*** Opening Records to process ***

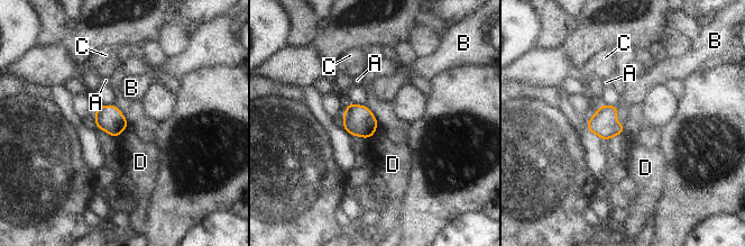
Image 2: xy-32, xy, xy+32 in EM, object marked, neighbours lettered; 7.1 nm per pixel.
act=look view=em slice=planes show=letters at=same

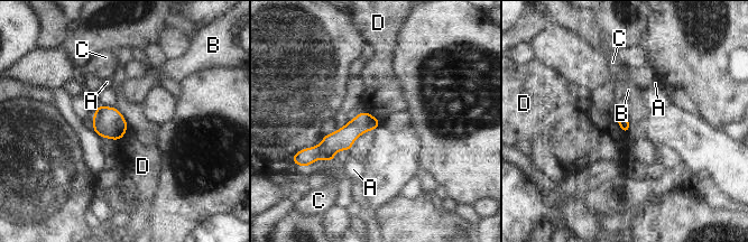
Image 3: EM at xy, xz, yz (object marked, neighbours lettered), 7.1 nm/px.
act=pass each=A:other,B:other,C:other,D:other border=3:(615, 117), (615, 120), (626, 135) found='none of them fits'

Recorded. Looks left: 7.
act=look view=em um=3.6 slice=planes show=letters pic=1 at=(383, 325) why='sudden change in width'

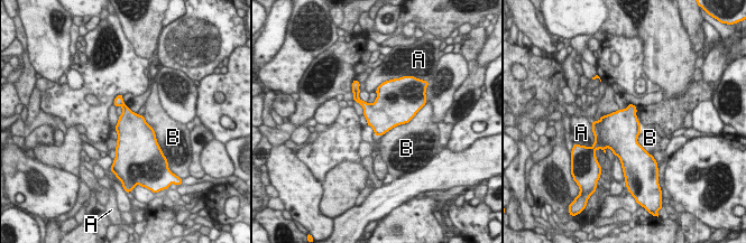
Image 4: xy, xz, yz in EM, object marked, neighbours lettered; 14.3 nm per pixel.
act=pass longest_contact=B:600nm each=A:other,B:other border=4:(415, 115), (378, 136) found='continuous, no second neuron'

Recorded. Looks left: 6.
act=look view=3d um=2 pic=1 at=(1042, 43) why='free end'

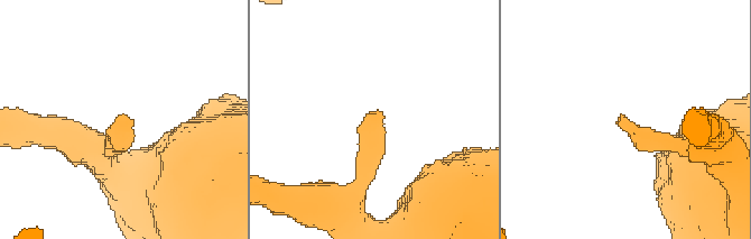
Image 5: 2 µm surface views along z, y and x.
act=look view=em slice=planes show=letters pic=5 at=(115, 117)

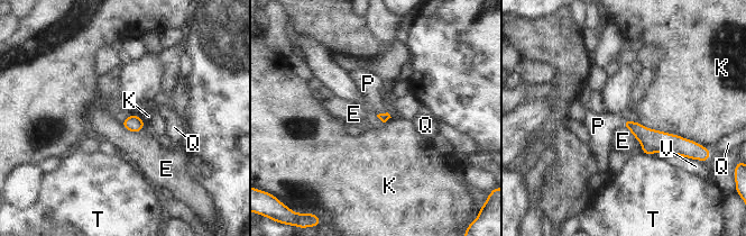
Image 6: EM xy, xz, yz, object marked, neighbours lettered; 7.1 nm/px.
act=attach pieces=P each=E:other,K:other,P:same,Q:other,T:other,V:other passes_along=6:(384, 117), (381, 114), (368, 83) found='it goes on there'

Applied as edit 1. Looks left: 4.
act=done edits=attach@6 rest=unchecked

*** Closing Records to process ***

What is needed: The expected result is the material restated word for word, minus any picture.

Output for this task:
Image 2: xy-32, xy, xy+32 in EM, object marked, neighbours lettered; 7.1 nm per pixel.
act=look view=em slice=planes show=letters at=same

Image 3: EM at xy, xz, yz (object marked, neighbours lettered), 7.1 nm/px.
act=pass each=A:other,B:other,C:other,D:other border=3:(615, 117), (615, 120), (626, 135) found='none of them fits'

Recorded. Looks left: 7.
act=look view=em um=3.6 slice=planes show=letters pic=1 at=(383, 325) why='sudden change in width'

Image 4: xy, xz, yz in EM, object marked, neighbours lettered; 14.3 nm per pixel.
act=pass longest_contact=B:600nm each=A:other,B:other border=4:(415, 115), (378, 136) found='continuous, no second neuron'

Recorded. Looks left: 6.
act=look view=3d um=2 pic=1 at=(1042, 43) why='free end'

Image 5: 2 µm surface views along z, y and x.
act=look view=em slice=planes show=letters pic=5 at=(115, 117)

Image 6: EM xy, xz, yz, object marked, neighbours lettered; 7.1 nm/px.
act=attach pieces=P each=E:other,K:other,P:same,Q:other,T:other,V:other passes_along=6:(384, 117), (381, 114), (368, 83) found='it goes on there'

Applied as edit 1. Looks left: 4.
act=done edits=attach@6 rest=unchecked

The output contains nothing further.